If not, you could consider array-backed trees (i.e. child/parent links are represented by array indices, not raw pointers), and use consistent indexing for your concrete trees. That way, it's trivial to map from concrete to prototype, and vice versa.

You could have a concrete leaf for each prototype node, but you'd need to do some kind of hashing per tree (as you suggest) to keep different concrete trees separate. At this point you've incurred the same storage cost as a completely separate tree with redundant child/parent pointers. You definitely want a link from the prototype tree to the concrete trees.

I can see this approach being useful if you want to make structural changes to the prototype tree affect all linked concrete trees. Shuffling nodes would instantly affect all concrete trees. You may incur extra cost since it will be impossible to transmit a single concrete tree without either sending every concrete tree or doing some extract operation to rip one tree out.

In general you will not be able to encode a path uniquely in an int.

Just store the parent child relationship in the concrete tree and forget about it. At best it's a single pointer value, worst it's two pointer values. You would need at least that much to keep links between the prototype tree and the concrete tree anyway.

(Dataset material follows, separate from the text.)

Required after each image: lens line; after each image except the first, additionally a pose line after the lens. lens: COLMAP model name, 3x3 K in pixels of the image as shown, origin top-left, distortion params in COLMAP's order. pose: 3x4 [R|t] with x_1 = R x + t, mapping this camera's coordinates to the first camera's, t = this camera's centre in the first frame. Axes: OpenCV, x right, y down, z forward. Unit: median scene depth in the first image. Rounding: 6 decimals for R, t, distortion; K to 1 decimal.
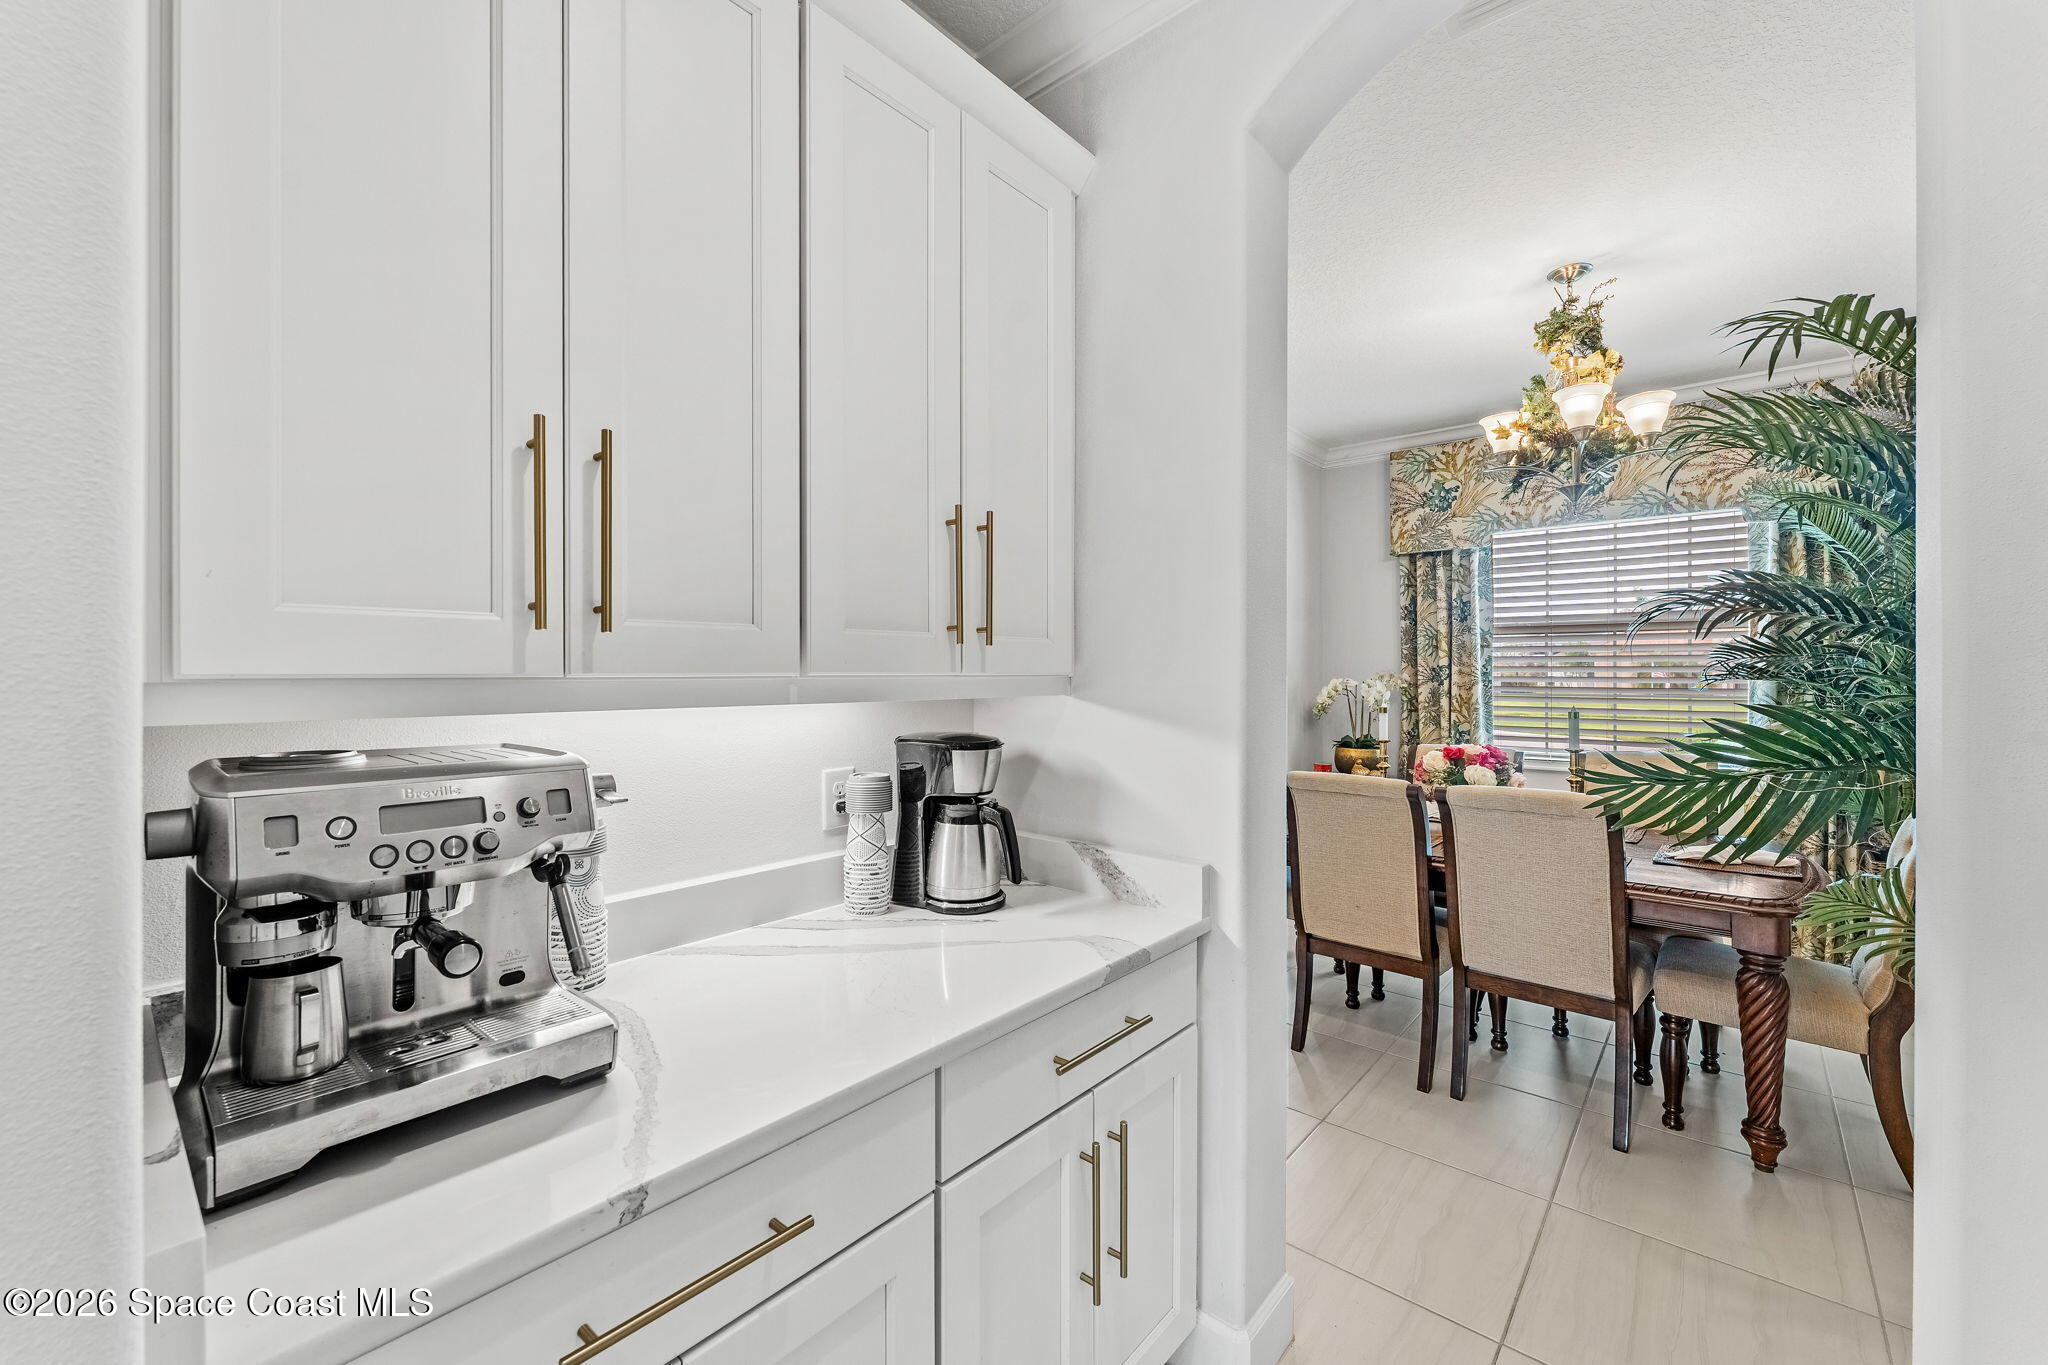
lens RADIAL K [[819.8, 0, 1021.1], [0, 819.8, 674.1], [0, 0, 1]] dist [0.000228, -0.000062]
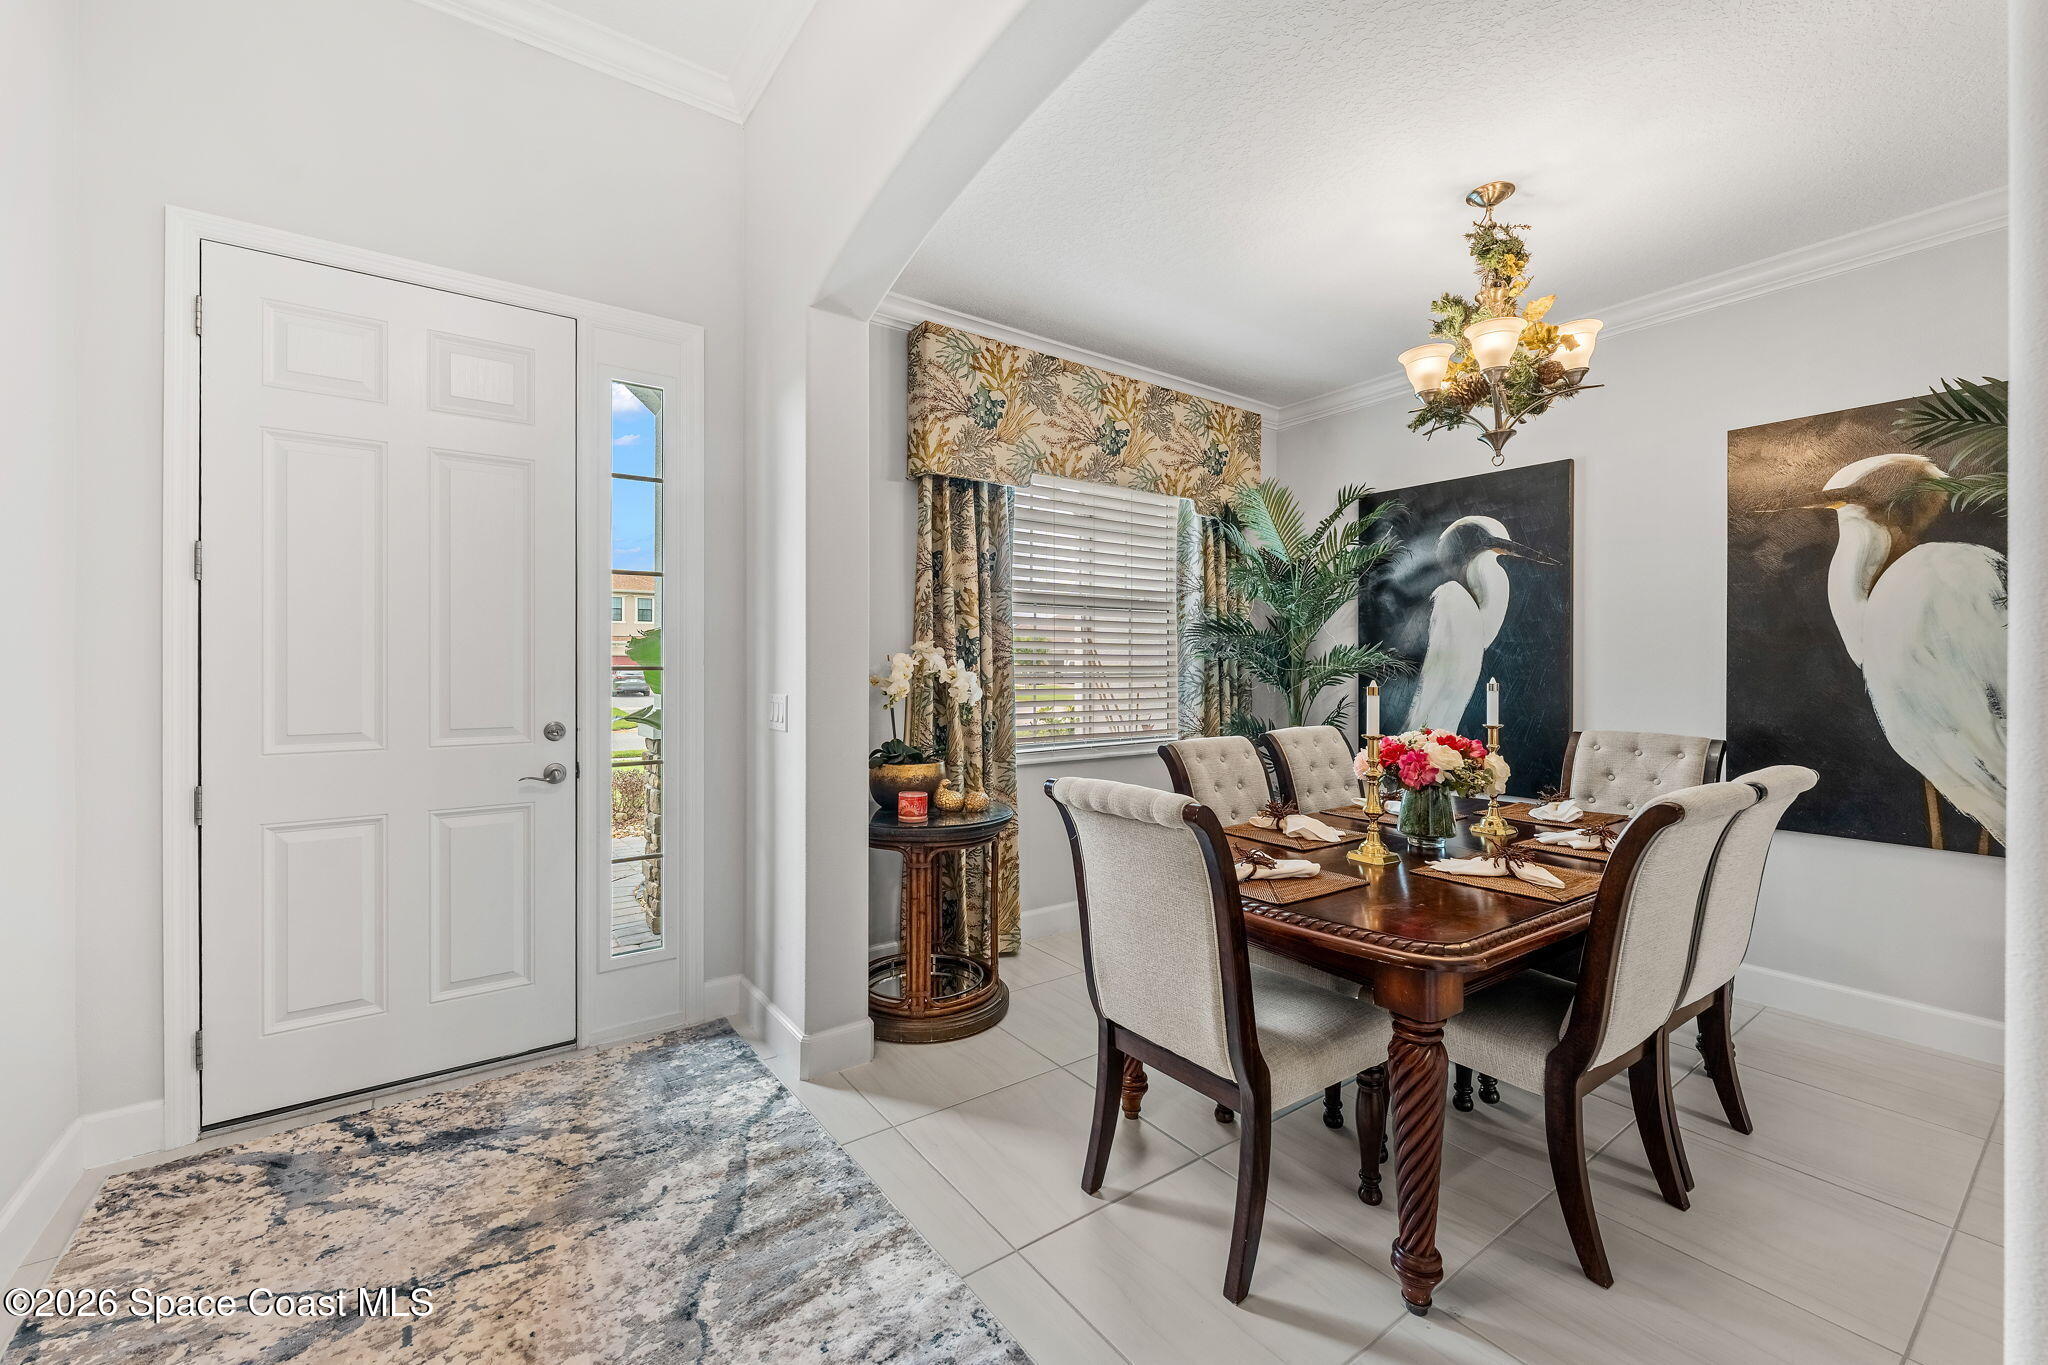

Its possible when there's a known dependency between addresses of nodes in both trees. Basically it means that nodes have to be fixed-size and allocated all at once. Sure, its also possible to use a hashtable for mapping of addresses of first tree nodes to second tree nodes, but such a hashtable has to have at least 10x more nodes than first tree, otherwise mapping would be too slow.

#include <stdio.h>

typedef unsigned char byte;

struct Node1 {
  Node1* child[2];
  Node1() { child[0]=child[1]=0; }
};

struct Node2 {
  int N;
  Node2() { N=0; }
};

int main( void ) {

  int i,j,k,N = 256;

  Node1* p = new Node1[2*N];
  Node2* q = new Node2[2*N];

  // insert
  for( i=0,k=1; i<N; i++ ) {
    Node1* root = &p[0];
    Node1** r = &root;
    for( j=7;; j-- ) {
      if( r[0]==0 ) r[0]=&p[k++];
      if( j<0 ) break;
      r = &r[0]->child[(i>>j)&1];
    }
    q[r[0]-p].N = byte(i+123);
    // ^^^^^ - mapping from p[] to q[]
  }

  // check
  for( i=N-1; i>=0; i-- ) {
    Node1* r = &p[0];
    for( j=7; j>=0; j-- ) r = r->child[(i>>j)&1];
    if( q[r-p].N != byte(i+123) ) printf( "error!\n" );
  }

}

I think you can do what you describe, but I don't believe it constitutes an optimisation (for the type of reasons referred to by @Dave). The key to doing so lies in tying the pointers back to the prototype in such a way that they also act as identifiers. In addition major traversals through the prototype tree would need to be pre-calculated - a breadth first and a depth first traversal.

The pre-calculated traversals are likely to use a stack or queue, depending on the particular traversal. In addition, as the traversals are done, an indexed linked list needs to be built in the traversal order (or as @Oli suggests an indexed array). The data in the linked list is the identifier (see following) of the node. Each prototype tree and each prototype node needs an identifier (could be an address, or an arbitary identifier). Each concrete tree has its own identifier. Each concrete node is given the SAME identifier as its corresponding node in the prototype tree. Then to follow a partial traversal you identify the node identifier in the linked list and use this as the identifier of the concrete node.

In essence you are creating a link between the prototype and the concrete nodes, by using the equivalence of the identifiers as the pointer (a sort of "ghost" pointer). It does require a number of supporting mechanisms, and these are likely to cause this route not to be an actual optimisation.